April 08, 2021 12:14 PM

Barnet Friends



Barnet Friends is a telephone service for adults from 18 to 55 who may be experiencing isolation or loneliness. 


Barnet Friends is delivered by CommUNITY Barnet as part of the Barnet Wellbeing Service


We know that loneliness and isolation can affect anyone in life, whatever their age and whatever their family situation. It is possible to feel alone even if you have friends and family around you, sometimes it really helps to talk to someone new who can just listen and support.


Our volunteer befrienders are matched to an individual to provide companionship and emotional support and give them information on a range of activities and services that can help them increase their confidence and sociability. Each volunteer receives specific training around safeguarding and is required to complete a DBS check. 



Barnet Friends Information Sheets 


You can read and download these useful resources about Barnet Friends below...







We can support...


•          Anyone aged 18+ experiencing loneliness and isolation who works, lives or studies in Barnet

•          People with or without a mild, moderate or severe mental illness

•          People that would like support to develop positive mental wellbeing

•          Anyone ready to take active steps to work reducing their social isolation and improving their confidence


Our support will be offered for a minimum of six months and up to a maximum of 12 months.



Becoming a Volunteer

Barnet Friends has been developed to support Barnet residents suffering from loneliness and isolation. We are seeking to recruit volunteer befrienders who will carry out this role entirely remotely over the telephone. Our service is here to provide companionship for those isolated, the chance to develop a new relationship and remain socially active.
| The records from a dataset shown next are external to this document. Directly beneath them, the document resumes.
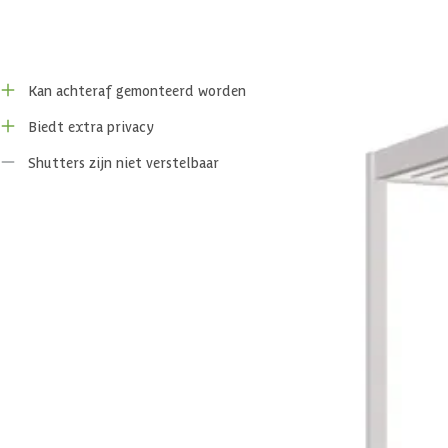
Voor- en nadelen
Kan achteraf gemonteerd worden
Biedt extra privacy
Shutters zijn niet verstelbaar
Specificaties
Belangrijke specificaties
Merk
Breedte
Hoogte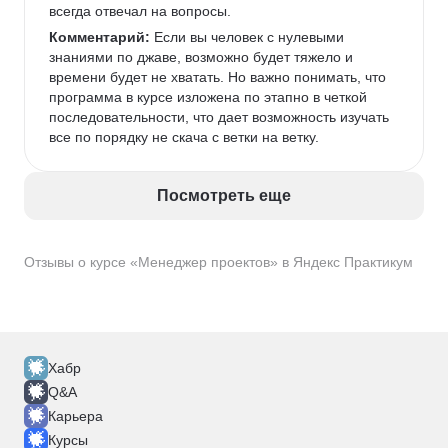
всегда отвечал на вопросы. 
Комментарий:
 Если вы человек с нулевыми 
знаниями по джаве, возможно будет тяжело и 
времени будет не хватать. Но важно понимать, что 
программа в курсе изложена по этапно в четкой 
последовательности, что дает возможность изучать 
все по порядку не скача с ветки на ветку. 
Посмотреть еще
Отзывы о курсе «Менеджер проектов» в Яндекс Практикум
Хабр
Q&A
Карьера
Курсы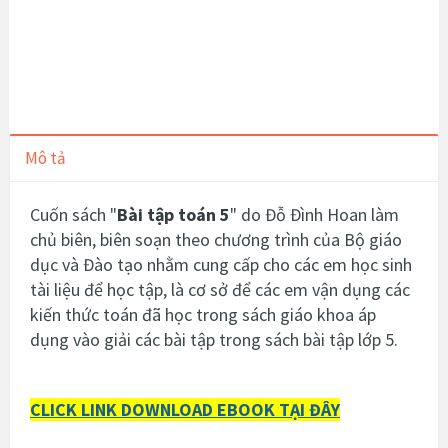
Mô tả
Cuốn sách "
Bài tập toán 5
" do Đỗ Đình Hoan làm
chủ biên, biên soạn theo chương trình của Bộ giáo
dục và Đào tạo nhằm cung cấp cho các em học sinh
tài liệu để học tập, là cơ sở để các em vận dụng các
kiến thức toán đã học trong sách giáo khoa áp
dụng vào giải các bài tập trong sách bài tập lớp 5.
CLICK LINK DOWNLOAD EBOOK TẠI ĐÂY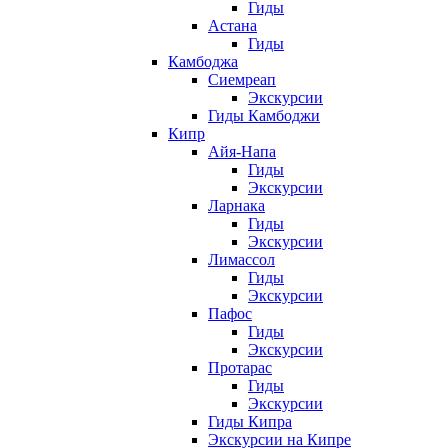
Гиды
Астана
Гиды
Камбоджа
Сиемреап
Экскурсии
Гиды Камбоджи
Кипр
Айя-Напа
Гиды
Экскурсии
Ларнака
Гиды
Экскурсии
Лимассол
Гиды
Экскурсии
Пафос
Гиды
Экскурсии
Протарас
Гиды
Экскурсии
Гиды Кипра
Экскурсии на Кипре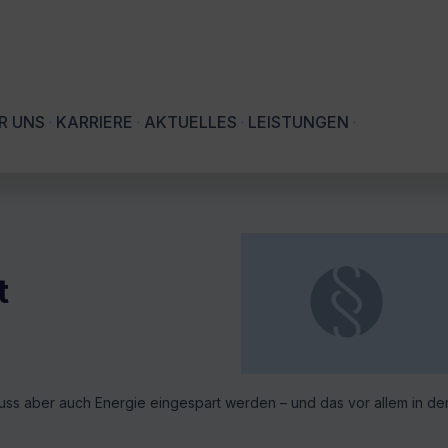
R UNS
KARRIERE
AKTUELLES
LEISTUNGEN
t
muss aber auch Energie eingespart werden – und das vor allem in de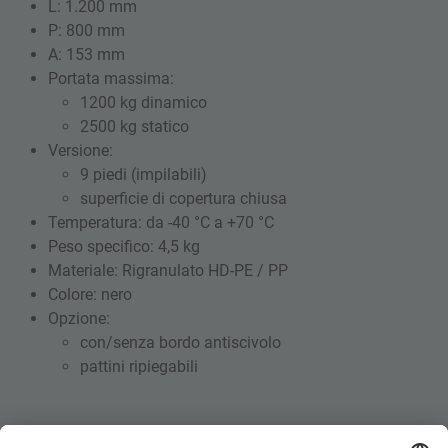
L: 1.200 mm
P: 800 mm
A: 153 mm
Portata massima:
1200 kg dinamico
2500 kg statico
Versione:
9 piedi (impilabili)
superficie di copertura chiusa
Temperatura: da -40 °C a +70 °C
Peso specifico: 4,5 kg
Materiale: Rigranulato HD-PE / PP
Colore: nero
Opzione:
con/senza bordo antiscivolo
pattini ripiegabili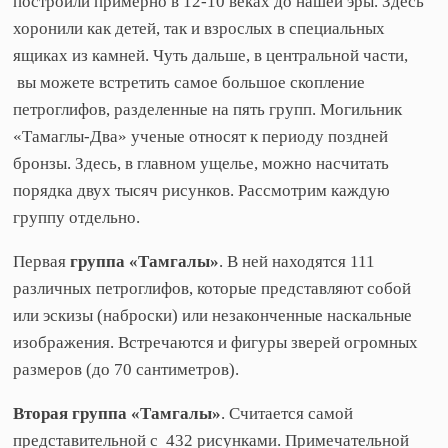
построили примерно в 12-10 веках до нашей эры. Здесь
хоронили как детей, так и взрослых в специальных
ящиках из камней. Чуть дальше, в центральной части,
вы можете встретить самое большое скопление
петроглифов, разделенные на пять групп. Могильник
«Тамаглы-Два» ученые относят к периоду поздней
бронзы. Здесь, в главном ущелье, можно насчитать
порядка двух тысяч рисунков. Рассмотрим каждую
группу отдельно.
Первая
группа «Тамгалы»
. В ней находятся 111
различных петроглифов, которые представляют собой
или эскизы (наброски) или незаконченные наскальные
изображения. Встречаются и фигуры зверей огромных
размеров (до 70 сантиметров).
Вторая группа «Тамгалы»
. Считается самой
представительной с 432 рисунками. Примечательной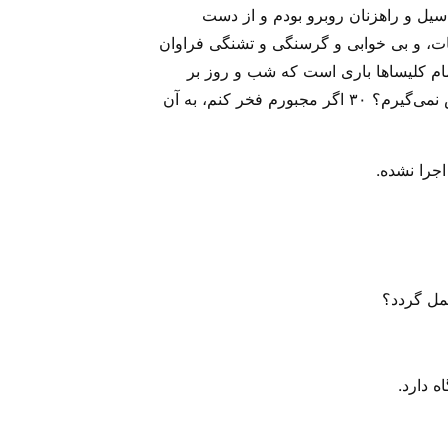
۲۶ در مسافرت‌های زیاد خود، با خطر سیل و راهزنان روبرو بودم و از دست
و دریا با مرگ مواجه شدم‌. ۲۷ من متحمل سختی‌ها، زحمات، و بی خوابی و گرسنگی و تشنگی فراوان
 تحمل کرده‌‌ام‌. ۲۸ از آن گذشته نگرانی برای تمام کلیساها باری است که شب و روز بر
دوش من است ۲۹ وقتی یکی ضعیف است آیا من در ضعف او شریک نیستم؟ و اگر کسی لغزش بخورد آیا من آتش نمی‌گیرم؟ ۳۰ اگر مجبورم فخر کنم، به آن
جرا نشده.
حمل گردد؟
ه دارد.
We receive referrals from social services, GPs, concerned friends and families and self-referrals from the residents themselves. Having someone to talk to and someone to listen, could really make a difference to some people right now. In some cases, it could be that the befriender is the only person they speak to that day or even that week. As a befriender, you will need to be flexible, reliable, and non-judgmental whilst providing a listening ear and support.


To find out more or to make a referral please get in touch.


We particularly encourage applications from men and Black, Asian and Minority Ethnic (BAME) candidates. 



About the Role:

  • The time commitment is dependent on the number of clients you are matched with, but we request a minimum commitment of two hours per week for a minimum of six months.
  • Once you have been matched with a resident, you will need to call them once a week for 30-60 minutes at a time that you both agree on. 
  • You will need to make some brief notes and a record of the calls made which includes flagging the Coordinator of any concerns or issues that come up.
  • Occasionally you might need to signpost the resident to other services that they need. You will be given guidance and support in doing so.


Skills and Qualities, We Are Looking For:

  • Good communication and listening skills.
  • Patience, empathy, and kindness
  • We don’t ask for any specific qualifications, although having experience of either working with vulnerable people or in a mental health setting is desirable.


Why Volunteer for Barnet Friends?

  • You will be provided with a volunteer induction, safeguarding training, as well as monthly group training sessions. 
  • Develop your communication skills and gain experience in working with vulnerable people. 
  • Give something back to your local community and support a worthy cause.
  • Receive monthly one to one and group supervision.
  • Gain a workplace reference for volunteers who have completed 6 months of volunteering with us.


If you are interested in this role or have further questions, please contact our Barnet Friends Coordinator, Adam:


Telephone: 020 8016 0016


Email: adam.wilson@communitybarnet.org.uk



Volunteer Testimonials


Alison Edelshain:

I started to volunteer with Barnet Friends during the first lockdown.  Some of my other volunteering work had come to a halt (eg helping with refugees and sitting in the magistrate’s court) and I strongly felt I want to help during a time of such difficulties for so many.  One of the best ways I could manage this was by making telephone calls from home. While I had read about the loneliness and isolation lockdown had brought to so many people, it wasn’t until I started the befriending telephone calls that it really hit home.  The people with whom I was in regular telephone contact had such complicated lives often with complex medical (physical and mental) and social problems. 


It will be strange to say that I really enjoy these telephone calls but I really do.  Inevitably these conversations are sometimes very difficult and I occasionally feel I can’t offer any hope or respite to the people on the other end of the line. However, these times are significantly outnumbered by times when my “Barnet friends” tell me that our telephone conversation has really cheered them up or made them laugh for the first time in a week.  Occasionally, I can provide some specific help too, such as when they complain that they cannot go out to get their groceries or medication and can’t get the supermarkets to deliver to them.  In these cases, I have been able to arrange through Community Barnet for other volunteers to do their shopping for them until such time as they have a regular supermarket delivery slot. I would strongly recommend becoming a Barnet Community friend as it takes only an hour or so per friend and can provide some real support and assistance to those in need.